Safe from the Storm
by: Jon Crane
Saturday Ramblins, Vol. 2, No. 9 (May 1, 1999)
(Pub. Note: Hurricane Georges was heading straight for New Orleans on Sunday morning, September 27, 1998. For the first time in history, city and parish officials called for an evacuation of the Crescent City. Thousands packed their cars and fled. This is the story of 50 of those refugees. The article first appeared in The Living Church, November 8, 1998.)
As Hurricane Georges bore down on the Gulf Coast, nearly a million worried people evacuated southern Louisiana, including several hundred thousand from New Orleans. About 50 of these refugees found a gratifying experience with another George.
St. Michael's [Episcopal] Church is located in Pineville, La., in the Diocese of Western Louisiana. Its rector, the Rev. George Gennuso, Jr., heard of the many people fleeing north looking for refuge. He informed the Red Cross that he'd be able to take up to 75 people and house them at the church.
On Sunday morning, Sept. 27, Fr. Gennuso asked the members of his congregation if they would help anyone seeking refuge at the church. Without hesitation, they agreed. However, an elderly parishioner, Miss Ruth, celebrating her 97th birthday, asked him with a sly smile, "Have you ever considered that you might want to change your name?
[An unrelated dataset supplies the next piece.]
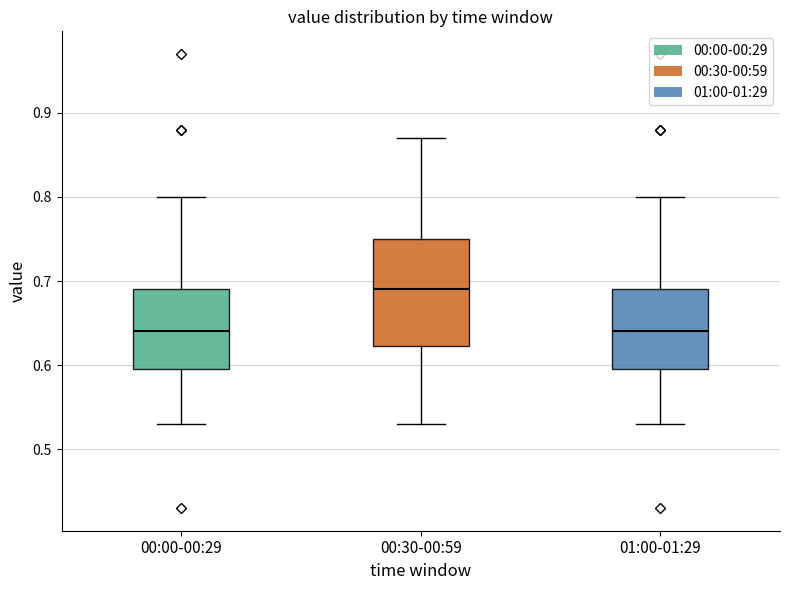

Reading left to right, read every box against the y-axis: the position of its median line, the range the box covers, and the ends of its whiskers. The values are not printed on the chart, so give them approximately, as read against the axis.

00:00-00:29: median 0.64, box 0.60 to 0.69, whiskers 0.53 to 0.80
00:30-00:59: median 0.69, box 0.62 to 0.75, whiskers 0.53 to 0.87
01:00-01:29: median 0.64, box 0.60 to 0.69, whiskers 0.53 to 0.80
The people left Georges to come to George."
By 2 p.m., the first of 50 people arrived, directed from Interstate Highway 49 by signs posted by St. Michael's parishioners. Most were families and came unprepared, with only the clothes they were wearing, and a few treasured possessions.
Members of the congregation supplied blankets, pillows and other necessities for the refugees. Although the Red Cross had promised food for those housed in the parish hall and Sunday school classrooms, the congregation prepared all the meals and served them, with no thought of compensation.
"It made me feel like I was in the right place," said Fr. Gennuso, who has been rector at St. Michael's for only three months. "It taught me what 'servinghood' is all about."
From Sunday afternoon until Tuesday morning, St. Michael's was home for families trying to keep out of harm's way. They had fled the threat of a storm named Georges and found safety, caring and Christian love in the arms of a congregation led by a man named George, two names they will never forget.